What is being asked:
You are asked to repeat the listing word for word and to leave out its pictures.

Listed entries:
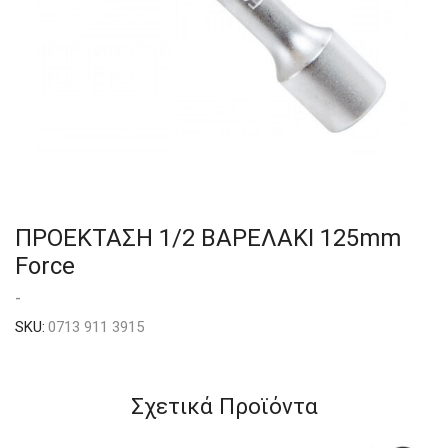
ΠΡΟΕΚΤΑΣΗ 1/2 ΒΑΡΕΛΑΚΙ 125mm
Force
-
SKU:
0713 911 3915
Σχετικά Προϊόντα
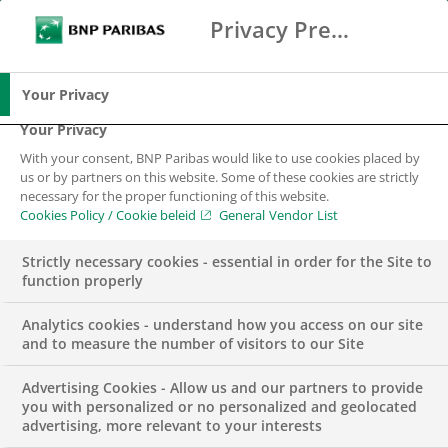
Privacy Preference Center
Zoeken
BNP Paribas
Meer dan 3GW aan
geïnstalleerde
Me
Vul zoektermen in
duurzame energiecapaciteit
Zoeken
gefinancierd in het eerste jaar
Your Privacy
Your Privacy
With your consent, BNP Paribas would like to use cookies placed by
us or by partners on this website. Some of these cookies are strictly
Het totaal aan geïnstalleerde duurzame
necessary for the proper functioning of this website.
energiecapaciteit gefinancierd door het
Cookies Policy / Cookie beleid
General Vendor List
strategische partnerschap tussen BNP
Paribas en
Strictly necessary cookies - essential in order for the Site to
NN Investment Partners (NN IP)
, is de 3
function properly
gigawatt gepasseerd. Daarmee wordt
genoeg schone energie opgewekt om meer
dan 2 miljoen huizen van stroom te
Analytics cookies - understand how you access on our site
voorzien. Een jaar na de start van het
and to measure the number of visitors to our Site
partnerschap vertegenwoordigt de door de
duurzame energieleningen gefinancierde
Advertising Cookies - Allow us and our partners to provide
capaciteit een vermindering van de CO2-
you with personalized or no personalized and geolocated
emissie met ongeveer 2,3 miljoen ton per
advertising, more relevant to your interests
jaar.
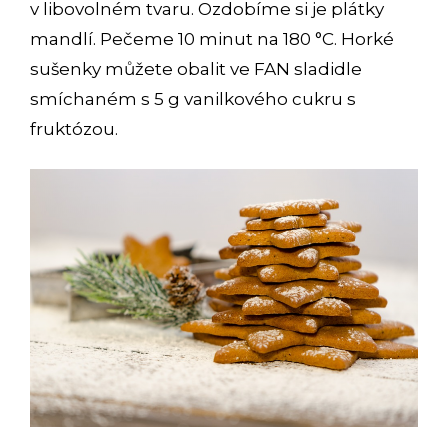
v libovolném tvaru. Ozdobíme si je plátky
mandlí. Pečeme 10 minut na 180 °C. Horké
sušenky můžete obalit ve FAN sladidle
smíchaném s 5 g vanilkového cukru s
fruktózou.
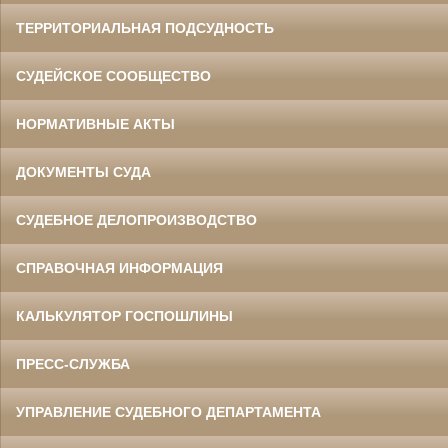
ТЕРРИТОРИАЛЬНАЯ ПОДСУДНОСТЬ
СУДЕЙСКОЕ СООБЩЕСТВО
НОРМАТИВНЫЕ АКТЫ
ДОКУМЕНТЫ СУДА
СУДЕБНОЕ ДЕЛОПРОИЗВОДСТВО
СПРАВОЧНАЯ ИНФОРМАЦИЯ
КАЛЬКУЛЯТОР ГОСПОШЛИНЫ
ПРЕСС-СЛУЖБА
УПРАВЛЕНИЕ СУДЕБНОГО ДЕПАРТАМЕНТА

Problem solution:
ΠΡΟΕΚΤΑΣΗ 1/2 ΒΑΡΕΛΑΚΙ 125mm
Force
-
SKU:
0713 911 3915
Σχετικά Προϊόντα
Privacy Preference Center
Zoeken
BNP Paribas
Meer dan 3GW aan
geïnstalleerde
Me
Vul zoektermen in
duurzame energiecapaciteit
Zoeken
gefinancierd in het eerste jaar
Your Privacy
Your Privacy
With your consent, BNP Paribas would like to use cookies placed by
us or by partners on this website. Some of these cookies are strictly
Het totaal aan geïnstalleerde duurzame
necessary for the proper functioning of this website.
energiecapaciteit gefinancierd door het
Cookies Policy / Cookie beleid
General Vendor List
strategische partnerschap tussen BNP
Paribas en
Strictly necessary cookies - essential in order for the Site to
NN Investment Partners (NN IP)
, is de 3
function properly
gigawatt gepasseerd. Daarmee wordt
genoeg schone energie opgewekt om meer
dan 2 miljoen huizen van stroom te
Analytics cookies - understand how you access on our site
voorzien. Een jaar na de start van het
and to measure the number of visitors to our Site
partnerschap vertegenwoordigt de door de
duurzame energieleningen gefinancierde
Advertising Cookies - Allow us and our partners to provide
capaciteit een vermindering van de CO2-
you with personalized or no personalized and geolocated
emissie met ongeveer 2,3 miljoen ton per
advertising, more relevant to your interests
jaar.
v libovolném tvaru. Ozdobíme si je plátky
mandlí. Pečeme 10 minut na 180 °C. Horké
sušenky můžete obalit ve FAN sladidle
smíchaném s 5 g vanilkového cukru s
fruktózou.
ТЕРРИТОРИАЛЬНАЯ ПОДСУДНОСТЬ
СУДЕЙСКОЕ СООБЩЕСТВО
НОРМАТИВНЫЕ АКТЫ
ДОКУМЕНТЫ СУДА
СУДЕБНОЕ ДЕЛОПРОИЗВОДСТВО
СПРАВОЧНАЯ ИНФОРМАЦИЯ
КАЛЬКУЛЯТОР ГОСПОШЛИНЫ
ПРЕСС-СЛУЖБА
УПРАВЛЕНИЕ СУДЕБНОГО ДЕПАРТАМЕНТА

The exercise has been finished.